On Wed, Nov 09, 2022 at 05:21:01PM +0000, Matthew Wilcox wrote:
> On Wed, Nov 09, 2022 at 02:36:11PM +0000, Daniel Golle wrote:
> > On Wed, Nov 09, 2022 at 01:58:29PM +0000, Matthew Wilcox wrote:
> > > ... actually, why can't you call read_part_sector() and avoid all of
> > > this?
> > 
> > I've tried that before and the problem is that read_part_sector()
> > returns a pointer to one sector (typically 512 bytes) of data.
> > And this pointer should not be accesses beyond sector boundaries,
> > right?
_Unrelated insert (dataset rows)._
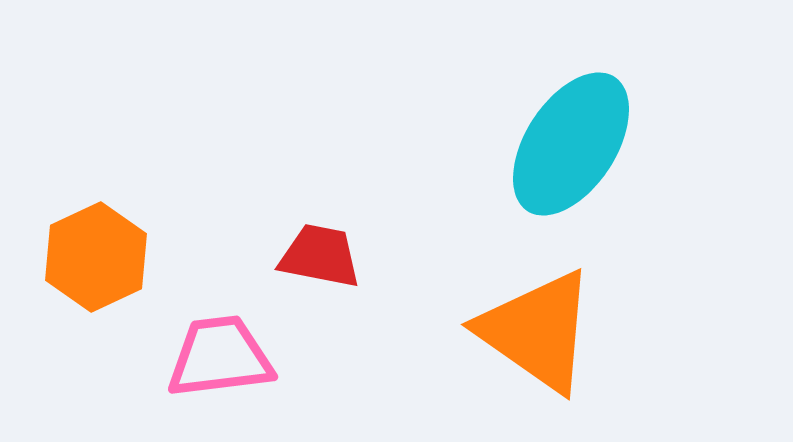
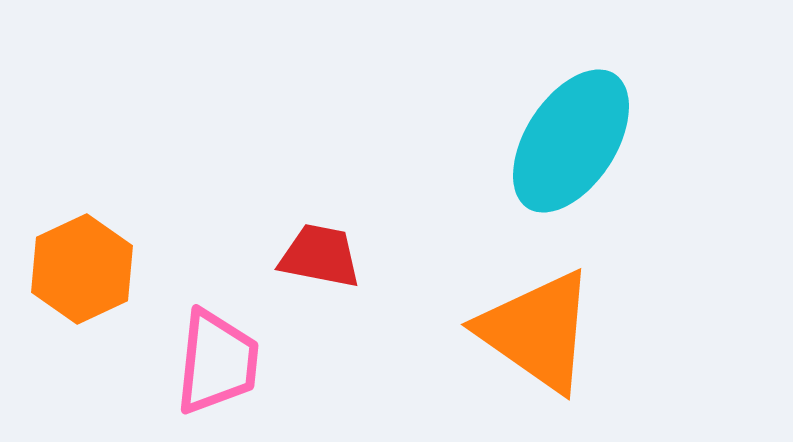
cyan ellipse: moved 3 px up
orange hexagon: moved 14 px left, 12 px down
pink trapezoid: moved 3 px left, 5 px down; rotated 103 degrees clockwise
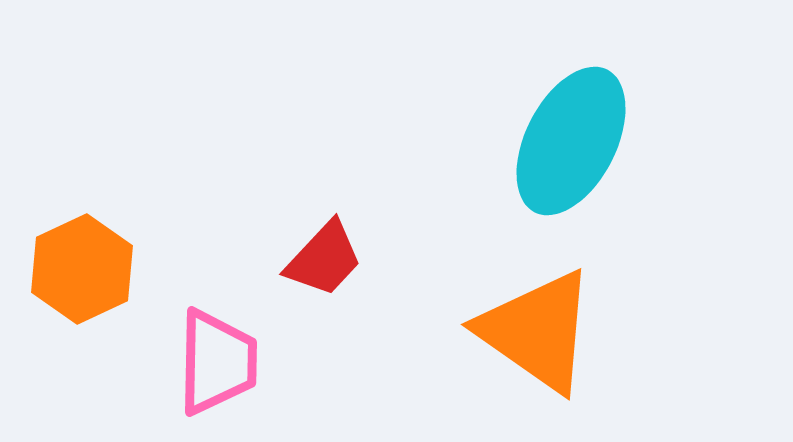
cyan ellipse: rotated 6 degrees counterclockwise
red trapezoid: moved 4 px right, 3 px down; rotated 122 degrees clockwise
pink trapezoid: rotated 5 degrees counterclockwise
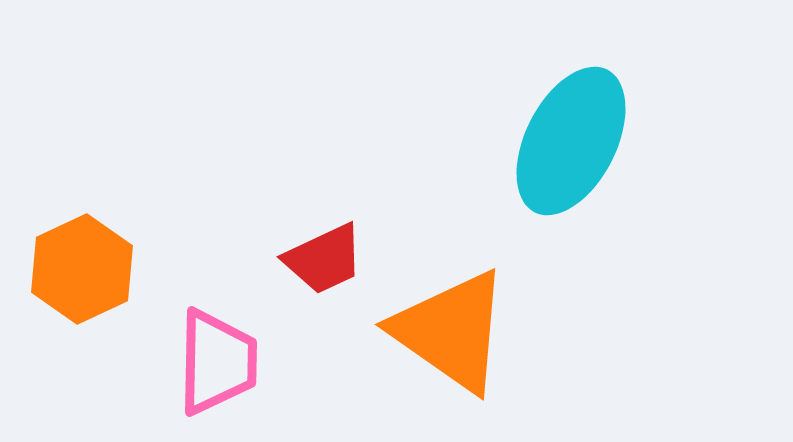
red trapezoid: rotated 22 degrees clockwise
orange triangle: moved 86 px left
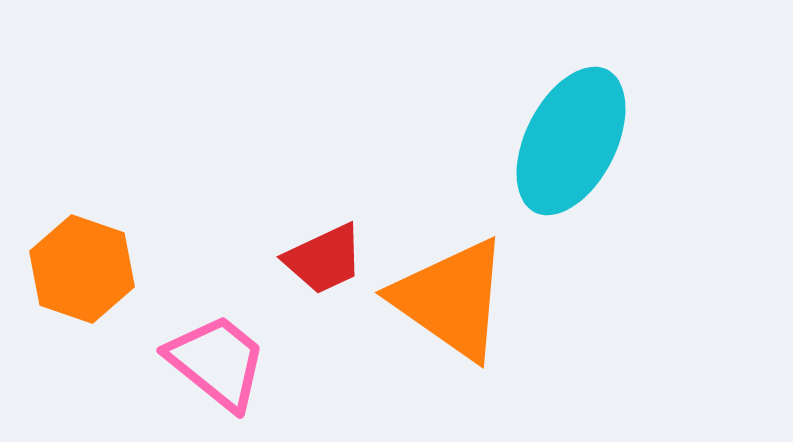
orange hexagon: rotated 16 degrees counterclockwise
orange triangle: moved 32 px up
pink trapezoid: rotated 52 degrees counterclockwise
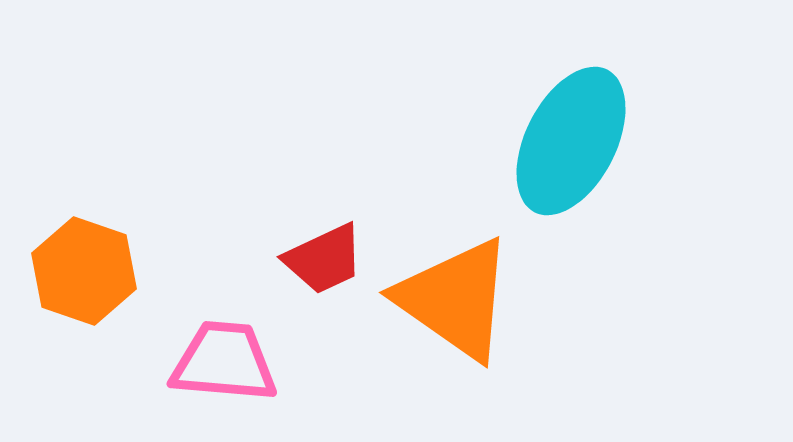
orange hexagon: moved 2 px right, 2 px down
orange triangle: moved 4 px right
pink trapezoid: moved 7 px right; rotated 34 degrees counterclockwise
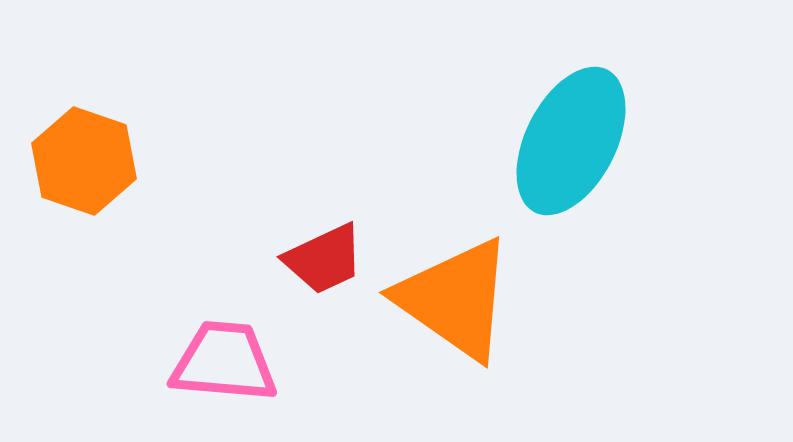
orange hexagon: moved 110 px up
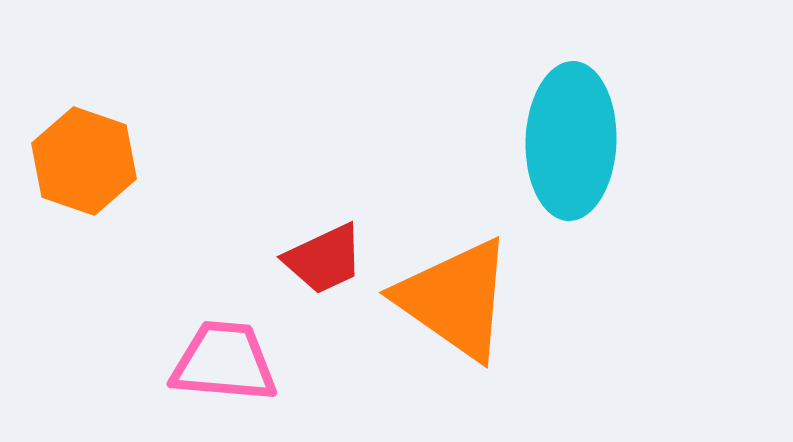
cyan ellipse: rotated 25 degrees counterclockwise
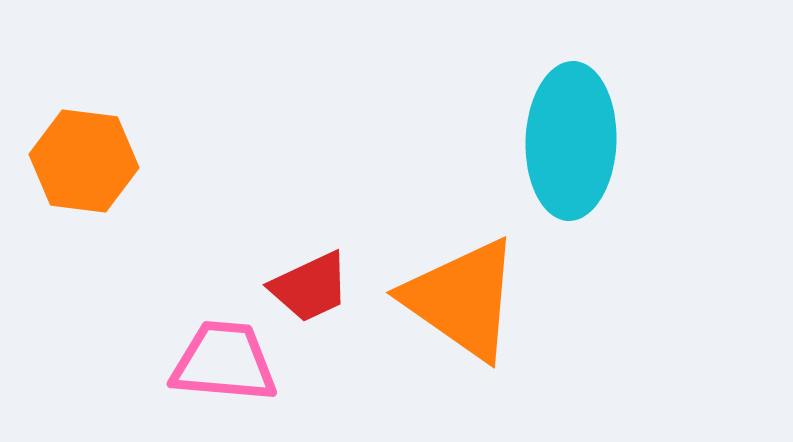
orange hexagon: rotated 12 degrees counterclockwise
red trapezoid: moved 14 px left, 28 px down
orange triangle: moved 7 px right
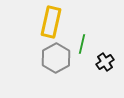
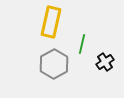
gray hexagon: moved 2 px left, 6 px down
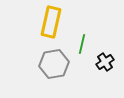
gray hexagon: rotated 20 degrees clockwise
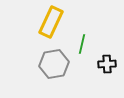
yellow rectangle: rotated 12 degrees clockwise
black cross: moved 2 px right, 2 px down; rotated 30 degrees clockwise
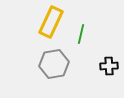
green line: moved 1 px left, 10 px up
black cross: moved 2 px right, 2 px down
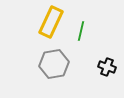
green line: moved 3 px up
black cross: moved 2 px left, 1 px down; rotated 24 degrees clockwise
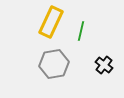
black cross: moved 3 px left, 2 px up; rotated 18 degrees clockwise
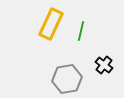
yellow rectangle: moved 2 px down
gray hexagon: moved 13 px right, 15 px down
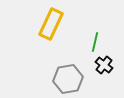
green line: moved 14 px right, 11 px down
gray hexagon: moved 1 px right
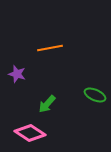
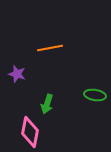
green ellipse: rotated 15 degrees counterclockwise
green arrow: rotated 24 degrees counterclockwise
pink diamond: moved 1 px up; rotated 68 degrees clockwise
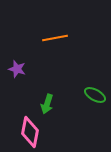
orange line: moved 5 px right, 10 px up
purple star: moved 5 px up
green ellipse: rotated 20 degrees clockwise
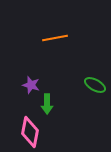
purple star: moved 14 px right, 16 px down
green ellipse: moved 10 px up
green arrow: rotated 18 degrees counterclockwise
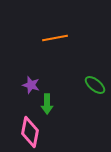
green ellipse: rotated 10 degrees clockwise
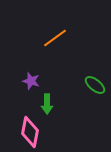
orange line: rotated 25 degrees counterclockwise
purple star: moved 4 px up
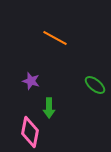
orange line: rotated 65 degrees clockwise
green arrow: moved 2 px right, 4 px down
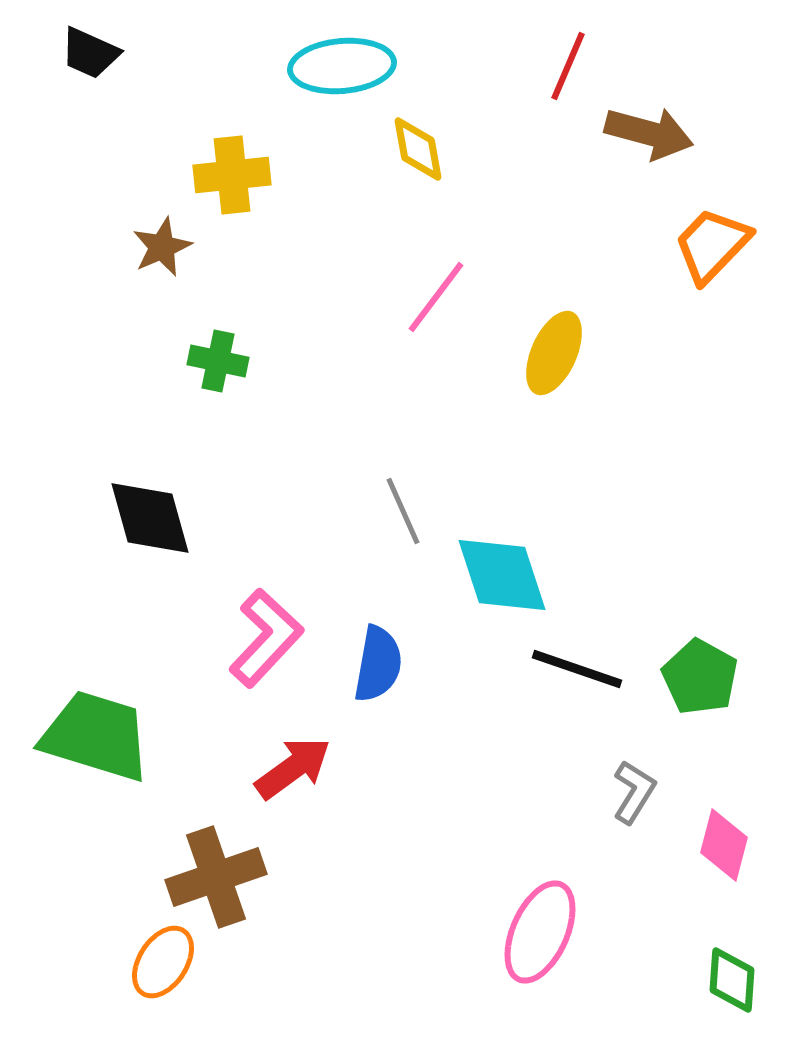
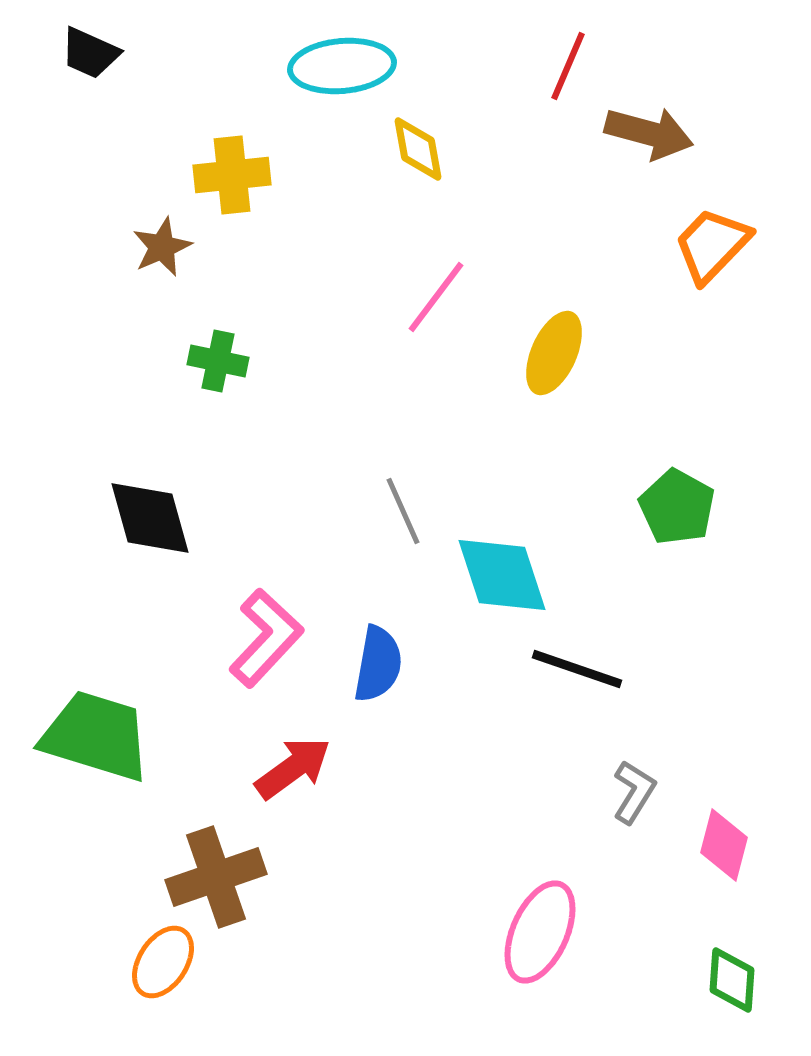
green pentagon: moved 23 px left, 170 px up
You'd have to call read_part_sector() again for the next
> > sector.
> > 
> > The FIT structure, however, usually exceeds the size of one sector,
> > and having a continous memory area covering the structure as a whole
> > is crucial for libfdt to do its job.
> > 
> > I could, of course, use read_part_sector() to copy all sectors
> > covering the FIT structure into a buffer, but that seemed strange
> > given that read_part_sector() actually used read_mapping_page()
> > (and now uses read_mapping_folio()) internally and then returns a
> > pointer to the offset within the page/folio. So why not read it in one
> > piece in first place instead of having it first split up to sectors
> > by read_part_sector() just to then having to reassemble it into a
> > continous buffer again.
> 
> Are you guaranteed that it's "sufficiently" aligned on storage so
> that it fits entirely within a single page?  If not, you'll have
> to copy it, vmap it, or fix libfdt to handle a segmented buffer.

Yes, for the uImage.FIT to be usable for the partition parser it has
to be page-aligned.

There is a check which makes sure that this is the case:
> +	/* uImage.FIT should be aligned to page boundaries */
> +	if (fit_start_sector % (1 << (PAGE_SHIFT - SECTOR_SHIFT)))
> +		return 0;

In case of mtdblock or ubiblock devices, the image always starts at
offset 0, so this is never a problem.
In case of the image being stored in a GPT partition, one has to make
sure that the start sector of the partition is page aligned, otherwise
the above check will fail and the partition parser will bail out.